2 Günümüzde İsa’nın takipçileri, Pavlus gibi her fırsatta iyi haberi komşularıyla paylaşmak için çaba gösteriyor. Hızla yaklaşan “büyük sıkıntı” nedeniyle, yürekten dürüst olan kişileri araştırmamız acildir. İnsanlara duyduğumuz gerçek sevgi bu hayat kurtarma işinde bizi gayretli olmaya yöneltsin (Mat. 24:21; Hez. 33:8).
3 Borcumuzu Ödemek: İnsanlara ulaşmanın başlıca yolu, kapı kapı giderek iyi haberi duyurmaktır. Birçoklarının evlerinde olmadığı sahalarda, kişisel notlarımızı düzgün şekilde tutmak ve farklı zamanlarda onlara tekrar gitmek daha çok insana ulaşmamızı sağlayacaktır (1. Kor. 10:33). İnsanlara iş yerlerinde, caddelerde, parklarda, otoparklarda ve telefon yoluyla ulaşabiliriz. Kendimize şu soruyu soralım: Acaba yaşam mesajını paylaşmak amacıyla iyi haberi duyurmanın her yolunu değerlendirmek için elimden geleni yapıyor muyum? (Mat. 10:11).

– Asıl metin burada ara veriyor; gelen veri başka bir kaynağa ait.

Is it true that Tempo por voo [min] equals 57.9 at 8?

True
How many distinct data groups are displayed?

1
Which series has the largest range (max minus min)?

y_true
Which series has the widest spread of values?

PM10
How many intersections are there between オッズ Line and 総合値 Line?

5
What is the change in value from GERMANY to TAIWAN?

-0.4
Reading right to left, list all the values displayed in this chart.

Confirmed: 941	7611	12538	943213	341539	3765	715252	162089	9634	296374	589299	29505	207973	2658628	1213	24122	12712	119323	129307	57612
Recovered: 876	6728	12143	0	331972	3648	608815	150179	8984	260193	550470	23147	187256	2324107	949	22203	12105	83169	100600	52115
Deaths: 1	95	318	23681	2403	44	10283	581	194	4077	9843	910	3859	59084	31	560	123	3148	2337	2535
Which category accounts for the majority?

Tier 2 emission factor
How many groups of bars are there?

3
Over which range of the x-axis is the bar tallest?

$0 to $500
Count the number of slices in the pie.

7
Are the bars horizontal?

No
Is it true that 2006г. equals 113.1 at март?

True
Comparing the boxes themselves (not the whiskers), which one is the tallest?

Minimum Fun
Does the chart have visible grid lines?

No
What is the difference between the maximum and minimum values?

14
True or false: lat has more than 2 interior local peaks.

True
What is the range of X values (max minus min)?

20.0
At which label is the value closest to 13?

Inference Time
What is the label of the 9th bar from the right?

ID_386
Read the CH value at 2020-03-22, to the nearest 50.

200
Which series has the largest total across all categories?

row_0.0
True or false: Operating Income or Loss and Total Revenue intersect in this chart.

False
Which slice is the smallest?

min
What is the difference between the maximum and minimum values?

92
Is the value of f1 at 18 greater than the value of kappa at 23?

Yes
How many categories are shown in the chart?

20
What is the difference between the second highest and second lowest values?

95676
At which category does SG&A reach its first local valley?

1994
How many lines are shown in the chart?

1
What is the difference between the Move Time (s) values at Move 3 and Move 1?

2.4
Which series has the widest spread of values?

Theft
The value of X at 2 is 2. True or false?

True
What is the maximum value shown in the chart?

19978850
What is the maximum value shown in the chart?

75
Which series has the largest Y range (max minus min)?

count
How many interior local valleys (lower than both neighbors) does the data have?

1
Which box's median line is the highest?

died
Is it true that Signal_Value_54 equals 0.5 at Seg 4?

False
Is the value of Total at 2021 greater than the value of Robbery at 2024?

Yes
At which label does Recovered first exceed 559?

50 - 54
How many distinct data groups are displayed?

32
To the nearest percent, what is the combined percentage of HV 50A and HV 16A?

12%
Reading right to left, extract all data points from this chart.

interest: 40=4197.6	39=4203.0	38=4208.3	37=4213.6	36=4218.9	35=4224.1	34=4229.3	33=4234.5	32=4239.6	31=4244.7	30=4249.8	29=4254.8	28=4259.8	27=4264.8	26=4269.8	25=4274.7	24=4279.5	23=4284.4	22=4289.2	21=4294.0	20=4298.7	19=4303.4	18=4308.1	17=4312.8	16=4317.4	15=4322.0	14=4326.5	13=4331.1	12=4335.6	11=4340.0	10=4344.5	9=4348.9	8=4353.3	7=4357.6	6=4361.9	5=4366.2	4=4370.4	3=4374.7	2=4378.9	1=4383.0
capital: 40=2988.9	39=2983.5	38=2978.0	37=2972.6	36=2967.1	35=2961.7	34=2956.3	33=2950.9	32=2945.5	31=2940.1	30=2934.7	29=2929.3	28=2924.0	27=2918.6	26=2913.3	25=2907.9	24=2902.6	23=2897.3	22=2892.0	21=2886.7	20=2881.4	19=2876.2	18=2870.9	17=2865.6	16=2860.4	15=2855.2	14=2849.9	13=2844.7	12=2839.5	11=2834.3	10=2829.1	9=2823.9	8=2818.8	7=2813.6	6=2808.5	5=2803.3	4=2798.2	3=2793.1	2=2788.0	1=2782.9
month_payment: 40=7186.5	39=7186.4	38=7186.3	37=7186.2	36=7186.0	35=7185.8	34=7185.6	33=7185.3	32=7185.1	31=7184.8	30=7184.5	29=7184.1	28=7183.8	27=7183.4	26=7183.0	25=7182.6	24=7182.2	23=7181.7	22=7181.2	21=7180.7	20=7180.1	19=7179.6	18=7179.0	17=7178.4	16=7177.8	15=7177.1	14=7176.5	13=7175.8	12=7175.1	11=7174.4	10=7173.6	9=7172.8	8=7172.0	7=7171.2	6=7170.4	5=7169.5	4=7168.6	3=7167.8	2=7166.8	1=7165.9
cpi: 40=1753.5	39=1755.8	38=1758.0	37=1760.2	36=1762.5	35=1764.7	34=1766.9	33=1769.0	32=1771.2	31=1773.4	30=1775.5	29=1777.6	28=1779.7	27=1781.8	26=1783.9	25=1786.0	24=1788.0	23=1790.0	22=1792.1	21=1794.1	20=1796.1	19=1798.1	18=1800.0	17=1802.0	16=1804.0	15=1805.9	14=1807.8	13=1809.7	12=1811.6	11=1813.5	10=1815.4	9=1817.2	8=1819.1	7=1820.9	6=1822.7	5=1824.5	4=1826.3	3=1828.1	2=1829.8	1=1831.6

4 Bir öncü sahasındaki herkese ulaşabilmek için yoğun bir sorumluluk hissetti. Bir evde jaluziler her zaman kapalı durumdaydı ve evde hiçbir zaman kimse yoktu. Ancak bu öncü, bir gün hizmette değilken, bu evin önünde bir arabanın olduğunu fark etti. Bu fırsatı kaçırmak istemeyen öncü, kapıyı çaldı. Kapıya bir adam çıktı ve yapılan ilk sohbetin ardından hemşire ve kocası bu adamı birkaç kez daha ziyaret etti. Sonunda adam Mukaddes Kitabı incelemeyi kabul etti. Şimdi bu adam vaftiz edilmiş bir biraderdir. Bu kişi, o hemşirenin başkalarına iyi haberi duyurmak için hissettiği borçluluk duygusundan dolayı minnettarlık duyuyor.
5 Zaman hızla tükenirken, şimdi hemcinslerimize olan borcumuzu ödemek için iyi haberi duyurma işiyle var gücümüzle uğraşmanın vaktidir (2. Kor. 6:1, 2).